When Martha Teichner says, “Humor takes courage”, she could also say this book takes courage. It took courage to write When Harry Met Minnie, and a type of courage to read the book, knowing this is a nonfiction book that involves death and tears. Teichner certainly had to find strength to write this story.

You might know Martha Teichner from CBS news, reporting from around the world, or from CBS Sunday Morning. Unless you run into her in New York City, though, you won’t know her as the owner of beloved bull terriers. Since 1994, she likes to meet up with other dog people at Union Square farmers market early on Saturday morning. That habit brought new people, and a new dog, into her life.

In July, 2016, Teichner and her bull terrier, Minnie, are still mourning the loss of her other dog, Goose. At the farmers market, Martha and Minnie run into Stephen Miller Siegel, who asks about Goose. When he learns Goose is dead, he pulls out a picture of a dog, and says his friend, Carol Fertig, is dying of liver cancer due to exposure to toxins in the city after 9/11, and she’s desperate to find the right home for her older bull terrier, Harry.

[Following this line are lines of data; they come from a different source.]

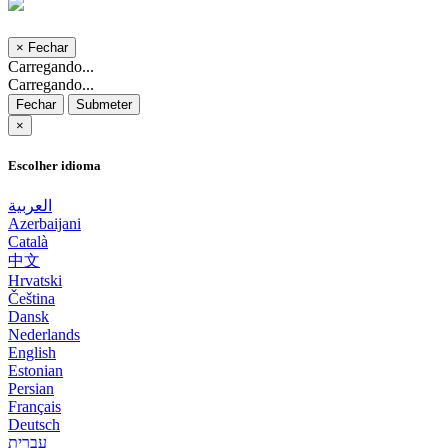
×
Fechar
Carregando...
Carregando...
Fechar
Submeter
×
Escolher idioma
العربية
Azerbaijani
Català
中文
Hrvatski
Čeština
Dansk
Nederlands
English
Estonian
Persian
Français
Deutsch
עברית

Teichner and Carol want to make sure their dogs will accept each other. A good part of the book is about their efforts to bring the two bull terriers together for visits, and, eventually sleepovers. While Teichner is still unsure whether she wants to take on an aging dog with medical problems, Carol tells all of her friends that Martha Teichner is taking Harry. It slowly dawns on Teichner that Carol is giving up Harry so she can “get on with the business of dying”.

Teichner learns so much from Carol Fertig, a woman with a gift for friendship. Those friends are there for Carol, fighting for her treatment right to the end of her life. And, Martha Teichner is there for Carol and for Harry. While the book is emotional, it’s also funny at times. Teichner shares the correspondence between the two as well as her made-up stories about the dogs. Carol can see the funny side of life until the pain becomes too much to bear. Even the story of the attempts to scatter Carol’s ashes are funny, maybe not at the time they happened, but in retrospect.

This is a story of dogs and unexpected friendship, a moving book. It’s an account of the ability of dogs to bring strangers together. When Harry Met Minnie does not have a happy ending, but, then, this is life, not a novel. It’s a moving account of two strangers brought together at just the right moment in their lives.

When Harry Met Minnie by Martha Teichner. Celadon Books, 2021. ISBN 9781250212535 (hardcover), 245p.


FTC Full Disclosure – The publisher sent a copy of the book, hoping I would review it.